Mesmo considerando as variações climáticas naturais ao longo de centenas de anos, 2023 ainda teve o verão mais quente desde o auge do Império Romano, excedendo os extremos da variabilidade climática natural em meio grau. “Quando olhamos para o longo percurso da história, podemos ver quão dramático é o aquecimento global recente”, frisou, em nota, Ulf Büntgen, professor do departamento de Geografia de Cambridge e coautor do trabalho.

Os resultados também demonstram que, no Hemisfério Norte, o Acordo de Paris de 2015 para limitar o aquecimento a 1,5ºC acima dos níveis pré-industriais já foi violado.

Conforme a pesquisa, os primeiros registros instrumentais de temperatura, de 1850 a 1900, são esparsos e inconsistentes. Para o trabalho, os investigadores compararam os dados instrumentais pioneiros com um conjunto de informações obtidas a partir da observação de anéis de árvores em grande escala.

Ao unir as informações, eles descobriram que a linha de base da temperatura do século 19 usada para contextualizar o aquecimento global é vários décimos de grau Celsius mais fria do que se pensava anteriormente. Ao recalibrar esse parâmetro, a equipe calculou que as condições do verão de 2023 no Hemisfério Norte foram 2,07°C mais quentes do que as temperaturas médias do verão entre 1850 e 1900.

“Só quando olhamos para as reconstruções climáticas podemos considerar melhor a variabilidade natural e contextualizar as recentes alterações climáticas antropogênicas”, destacou Büntgen.

Eficácia 

De acordo com os cientistas, os anéis das árvores podem fornecer um contexto mais específico, uma vez que contêm informações bem datadas sobre as temperaturas. O uso dessa abordagem permitiu aos pesquisadores olhar para um passado longínquo com maior precisão.

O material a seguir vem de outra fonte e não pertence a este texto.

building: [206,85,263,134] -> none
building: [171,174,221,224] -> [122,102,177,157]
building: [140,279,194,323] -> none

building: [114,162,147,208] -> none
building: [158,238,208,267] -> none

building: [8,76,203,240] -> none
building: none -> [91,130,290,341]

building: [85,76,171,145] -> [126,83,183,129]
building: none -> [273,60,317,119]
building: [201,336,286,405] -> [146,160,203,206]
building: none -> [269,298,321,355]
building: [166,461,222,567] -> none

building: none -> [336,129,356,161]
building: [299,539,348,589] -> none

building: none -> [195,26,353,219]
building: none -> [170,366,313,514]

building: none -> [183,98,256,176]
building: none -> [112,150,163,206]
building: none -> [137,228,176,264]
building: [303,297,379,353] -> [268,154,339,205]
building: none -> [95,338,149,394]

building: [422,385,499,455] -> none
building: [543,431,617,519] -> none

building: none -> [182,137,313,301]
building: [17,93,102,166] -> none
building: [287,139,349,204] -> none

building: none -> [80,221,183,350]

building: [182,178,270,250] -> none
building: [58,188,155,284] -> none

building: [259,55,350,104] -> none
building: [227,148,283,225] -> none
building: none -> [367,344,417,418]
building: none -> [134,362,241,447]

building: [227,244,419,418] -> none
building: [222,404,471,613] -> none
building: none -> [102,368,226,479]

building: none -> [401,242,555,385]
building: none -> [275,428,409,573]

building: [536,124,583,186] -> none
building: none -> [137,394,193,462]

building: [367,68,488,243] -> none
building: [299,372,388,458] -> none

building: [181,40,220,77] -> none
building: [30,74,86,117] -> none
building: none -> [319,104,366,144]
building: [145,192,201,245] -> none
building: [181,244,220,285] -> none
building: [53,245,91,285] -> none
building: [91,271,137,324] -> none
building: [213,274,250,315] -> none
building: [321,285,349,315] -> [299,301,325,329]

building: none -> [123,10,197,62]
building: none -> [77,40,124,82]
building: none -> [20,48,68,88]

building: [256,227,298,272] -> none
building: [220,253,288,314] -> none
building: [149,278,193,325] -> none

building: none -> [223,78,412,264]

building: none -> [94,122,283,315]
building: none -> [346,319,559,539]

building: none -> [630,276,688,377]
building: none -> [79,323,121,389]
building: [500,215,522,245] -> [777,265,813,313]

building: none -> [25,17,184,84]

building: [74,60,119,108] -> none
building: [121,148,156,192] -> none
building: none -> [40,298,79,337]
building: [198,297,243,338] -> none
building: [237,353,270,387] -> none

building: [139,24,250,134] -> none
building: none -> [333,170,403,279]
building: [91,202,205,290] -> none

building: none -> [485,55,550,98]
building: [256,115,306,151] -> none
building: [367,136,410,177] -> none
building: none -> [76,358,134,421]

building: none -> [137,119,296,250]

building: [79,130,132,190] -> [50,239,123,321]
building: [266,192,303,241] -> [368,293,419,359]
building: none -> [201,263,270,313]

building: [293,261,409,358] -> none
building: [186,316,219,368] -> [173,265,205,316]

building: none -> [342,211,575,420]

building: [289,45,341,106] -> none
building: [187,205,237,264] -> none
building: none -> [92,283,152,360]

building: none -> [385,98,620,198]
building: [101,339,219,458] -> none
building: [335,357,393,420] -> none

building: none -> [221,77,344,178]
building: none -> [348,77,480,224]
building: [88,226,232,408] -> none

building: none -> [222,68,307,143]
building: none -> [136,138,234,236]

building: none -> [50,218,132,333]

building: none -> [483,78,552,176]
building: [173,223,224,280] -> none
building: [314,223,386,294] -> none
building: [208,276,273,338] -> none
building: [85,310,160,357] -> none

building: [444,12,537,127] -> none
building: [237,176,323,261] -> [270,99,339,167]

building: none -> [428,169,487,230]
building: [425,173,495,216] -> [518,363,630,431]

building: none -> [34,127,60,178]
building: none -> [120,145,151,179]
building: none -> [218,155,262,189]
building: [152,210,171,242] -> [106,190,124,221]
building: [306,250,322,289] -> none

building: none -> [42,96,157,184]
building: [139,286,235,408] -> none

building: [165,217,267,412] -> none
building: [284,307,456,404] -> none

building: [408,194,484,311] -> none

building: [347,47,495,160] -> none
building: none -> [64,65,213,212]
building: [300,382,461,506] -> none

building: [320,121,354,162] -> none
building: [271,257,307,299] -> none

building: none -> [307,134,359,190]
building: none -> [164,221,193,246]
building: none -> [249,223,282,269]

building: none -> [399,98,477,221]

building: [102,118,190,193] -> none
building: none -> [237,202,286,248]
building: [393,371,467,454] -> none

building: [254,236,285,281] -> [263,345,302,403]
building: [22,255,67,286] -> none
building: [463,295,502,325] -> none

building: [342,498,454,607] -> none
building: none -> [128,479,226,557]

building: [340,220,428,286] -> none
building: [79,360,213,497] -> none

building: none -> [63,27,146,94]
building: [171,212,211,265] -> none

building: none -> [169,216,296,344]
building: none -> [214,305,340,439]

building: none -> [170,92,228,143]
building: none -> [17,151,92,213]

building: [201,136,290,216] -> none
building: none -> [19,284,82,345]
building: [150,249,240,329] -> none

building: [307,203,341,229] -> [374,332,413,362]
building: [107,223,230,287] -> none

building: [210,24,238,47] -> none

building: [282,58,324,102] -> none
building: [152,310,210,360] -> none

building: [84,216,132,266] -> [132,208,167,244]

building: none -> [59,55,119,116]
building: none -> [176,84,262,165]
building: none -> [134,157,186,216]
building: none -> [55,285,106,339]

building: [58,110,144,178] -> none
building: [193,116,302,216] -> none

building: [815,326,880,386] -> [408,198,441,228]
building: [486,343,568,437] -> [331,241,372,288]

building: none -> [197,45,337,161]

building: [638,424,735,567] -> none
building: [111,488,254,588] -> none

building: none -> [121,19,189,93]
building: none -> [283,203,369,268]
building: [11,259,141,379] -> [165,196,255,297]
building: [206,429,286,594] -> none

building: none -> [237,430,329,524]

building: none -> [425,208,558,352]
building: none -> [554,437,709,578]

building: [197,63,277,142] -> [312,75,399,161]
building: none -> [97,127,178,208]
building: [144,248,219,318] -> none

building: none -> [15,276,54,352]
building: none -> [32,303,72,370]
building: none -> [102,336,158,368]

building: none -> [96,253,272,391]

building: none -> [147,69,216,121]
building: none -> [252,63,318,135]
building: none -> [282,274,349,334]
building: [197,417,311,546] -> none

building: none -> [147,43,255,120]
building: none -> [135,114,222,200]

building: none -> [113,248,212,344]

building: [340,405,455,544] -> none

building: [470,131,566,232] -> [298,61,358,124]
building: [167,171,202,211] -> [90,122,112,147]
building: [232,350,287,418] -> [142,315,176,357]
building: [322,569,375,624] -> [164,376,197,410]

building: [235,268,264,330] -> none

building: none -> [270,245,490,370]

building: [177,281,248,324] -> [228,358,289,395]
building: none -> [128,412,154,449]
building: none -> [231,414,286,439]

Os dados disponíveis revelaram grande parte das épocas mais frias dos últimos 2 mil anos, como a Pequena Idade do Gelo Antiga no século seis e a Pequena Idade do Gelo no início do século nove, foram seguidas de atividades vulcânicas ricas em enxofre. Essas erupções expelem enormes quantidades de aerossóis, provocando um rápido resfriamento da superfície. O verão mais gelado aconteceu em 536 depois de Cristo, e foi acompanhado por um desses eventos, registrando temperatura 3,93°C menor do que a estação de 2023.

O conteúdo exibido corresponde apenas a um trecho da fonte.